**TASK DETAILS**
Would you please set down the data again exactly as given, excluding the pictures?
+--
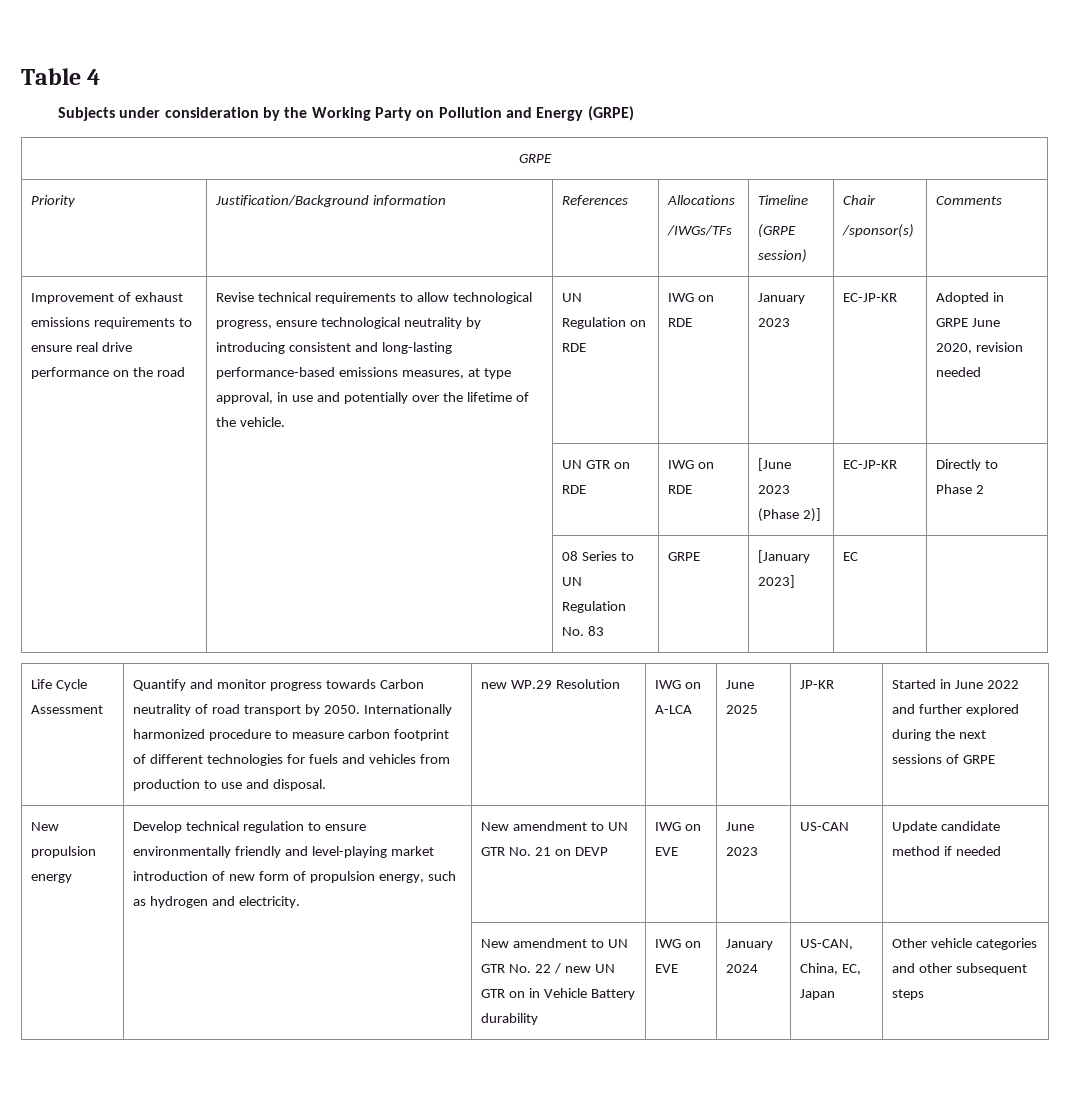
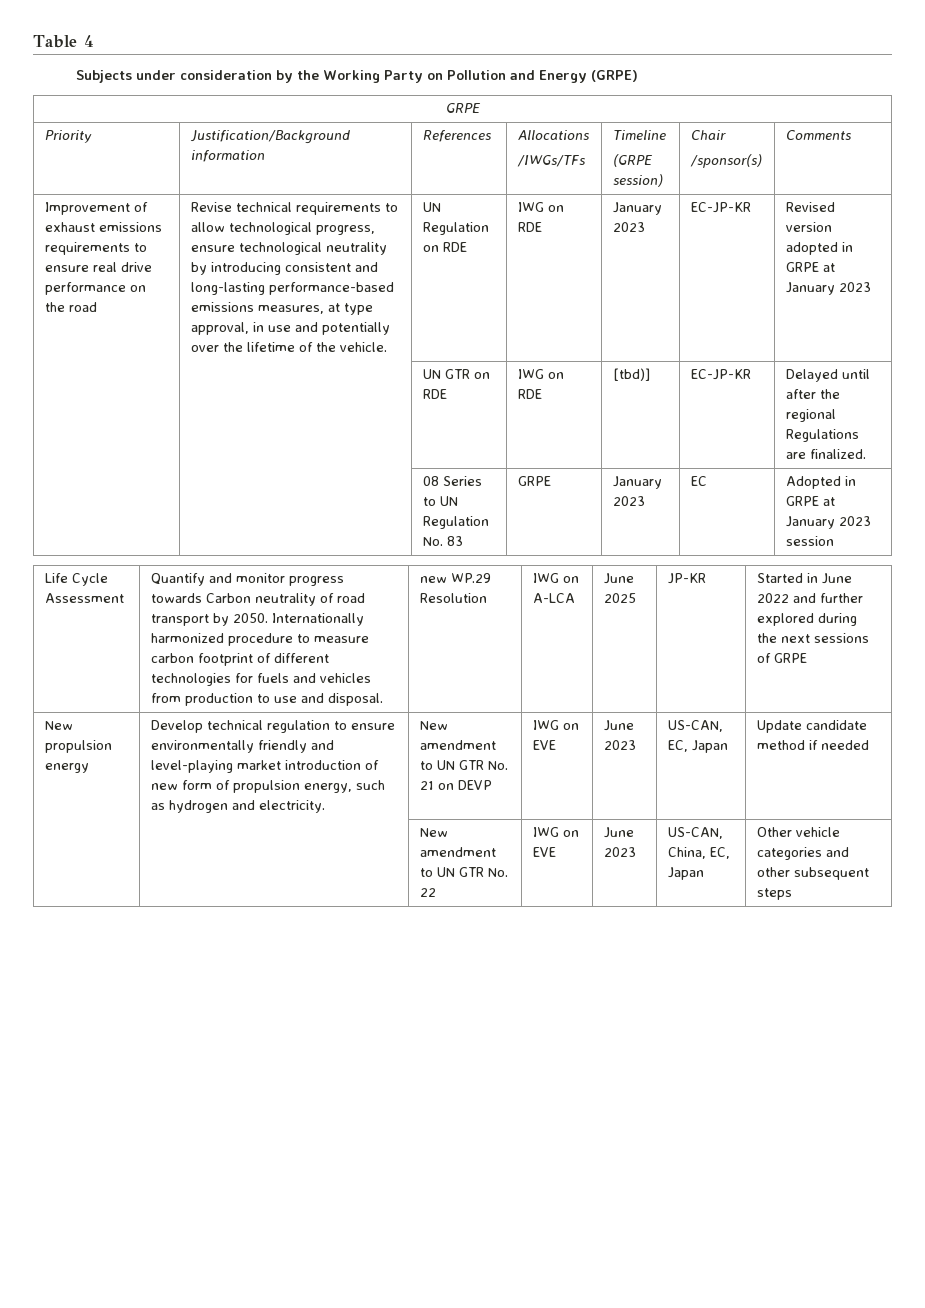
[936,292,1005,304] [936,318,1001,327] [936,342,1024,354] [936,367,982,377] Adopted in GRPE June 2020, revision needed -> [785,202,835,212] [785,222,832,232] [785,242,853,255] [785,262,835,272] [785,282,871,295] Revised version adopted in GRPE at January 2023
[758,458,792,471] [758,485,791,494] [758,508,822,522] [843,460,898,469] [936,459,999,471] [936,484,985,494] [June 2023 (Phase 2)] | EC-JP-KR | Directly to Phase 2 -> [612,368,650,381] [690,369,751,380] [785,369,870,382] [785,389,840,399] [785,409,836,422] [785,429,859,442] [785,449,866,459] [tbd)] | EC-JP-KR | Delayed until after the regional Regulations are finalized.
[758,550,811,563] [758,575,796,588] [January 2023] -> [612,476,662,489] [612,496,645,506] January 2023
(859, 556) none -> [785,476,856,489] [785,496,835,506] [785,516,871,529] [785,536,834,546] Adopted in GRPE at January 2023 session
[800,822,850,831] US-CAN -> [667,720,723,732] [667,740,728,753] US-CAN, EC, Japan
[554,963,616,974] [481,988,636,1000] [481,1013,539,1025] [655,939,702,948] [655,964,679,973] [726,939,774,950] [726,964,759,973] / new UN GTR on in Vehicle Battery durability | IWG on EVE | January 2024 -> [532,827,579,837] [532,847,556,857] [603,827,634,838] [603,847,636,857] | IWG on EVE | June 2023

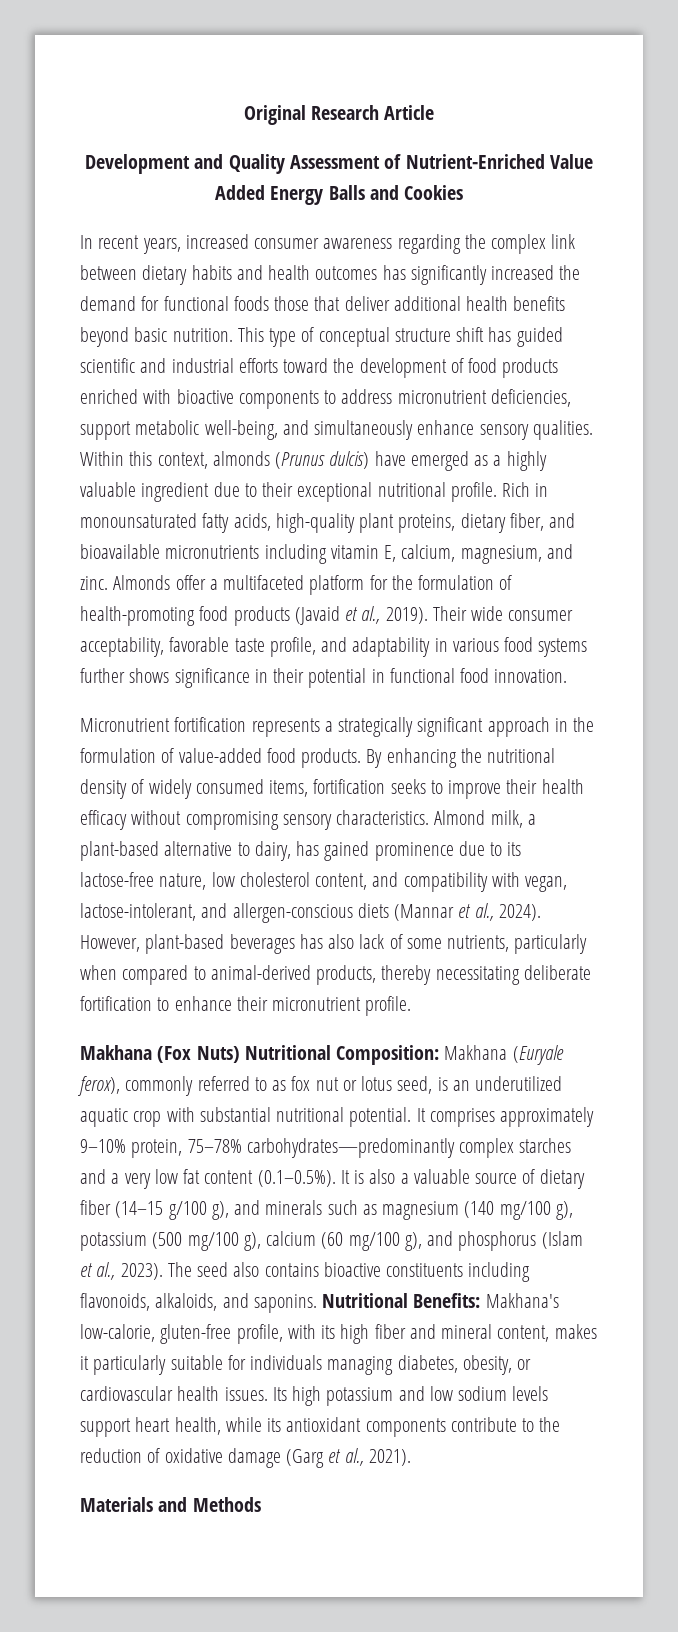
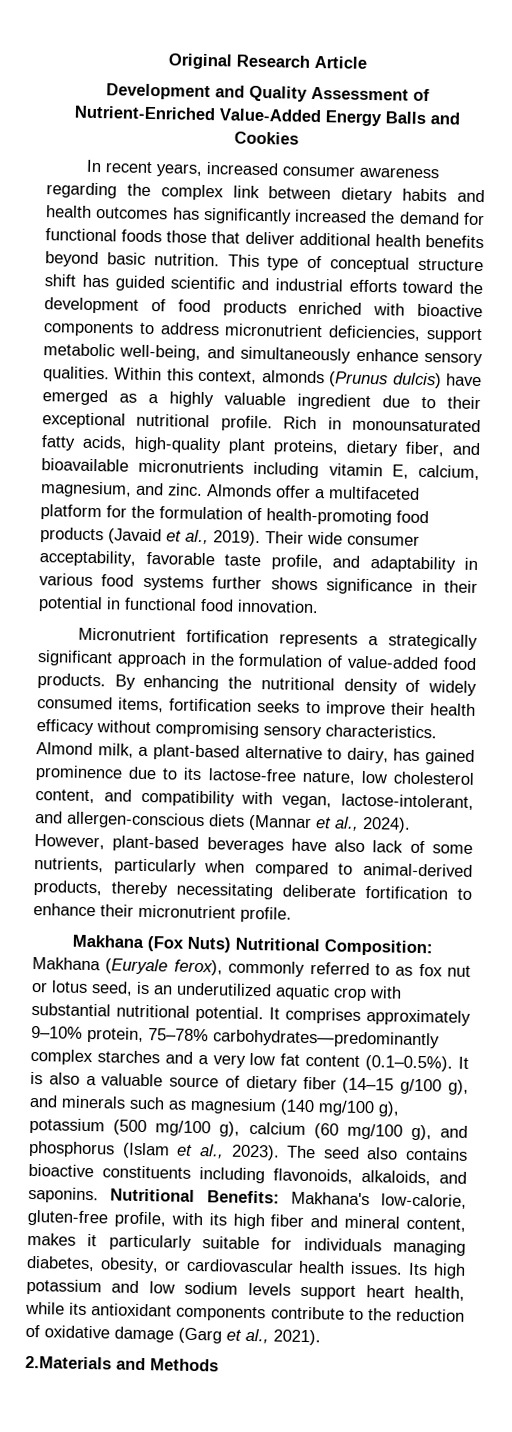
[549,154,593,169] [214,185,265,200] Value Added -> [218,108,322,123] Value-Added
[299,934,323,949] has -> [290,838,327,852] have
[80,1497,153,1512] Materials -> [25,1355,112,1370] 2.Materials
+--
**TASK OUTPUT**
[936,292,1005,304] [936,318,1001,327] [936,342,1024,354] [936,367,982,377] Adopted in GRPE June 2020, revision needed -> [785,202,835,212] [785,222,832,232] [785,242,853,255] [785,262,835,272] [785,282,871,295] Revised version adopted in GRPE at January 2023
[758,458,792,471] [758,485,791,494] [758,508,822,522] [843,460,898,469] [936,459,999,471] [936,484,985,494] [June 2023 (Phase 2)] | EC-JP-KR | Directly to Phase 2 -> [612,368,650,381] [690,369,751,380] [785,369,870,382] [785,389,840,399] [785,409,836,422] [785,429,859,442] [785,449,866,459] [tbd)] | EC-JP-KR | Delayed until after the regional Regulations are finalized.
[758,550,811,563] [758,575,796,588] [January 2023] -> [612,476,662,489] [612,496,645,506] January 2023
(859, 556) none -> [785,476,856,489] [785,496,835,506] [785,516,871,529] [785,536,834,546] Adopted in GRPE at January 2023 session
[800,822,850,831] US-CAN -> [667,720,723,732] [667,740,728,753] US-CAN, EC, Japan
[554,963,616,974] [481,988,636,1000] [481,1013,539,1025] [655,939,702,948] [655,964,679,973] [726,939,774,950] [726,964,759,973] / new UN GTR on in Vehicle Battery durability | IWG on EVE | January 2024 -> [532,827,579,837] [532,847,556,857] [603,827,634,838] [603,847,636,857] | IWG on EVE | June 2023

[549,154,593,169] [214,185,265,200] Value Added -> [218,108,322,123] Value-Added
[299,934,323,949] has -> [290,838,327,852] have
[80,1497,153,1512] Materials -> [25,1355,112,1370] 2.Materials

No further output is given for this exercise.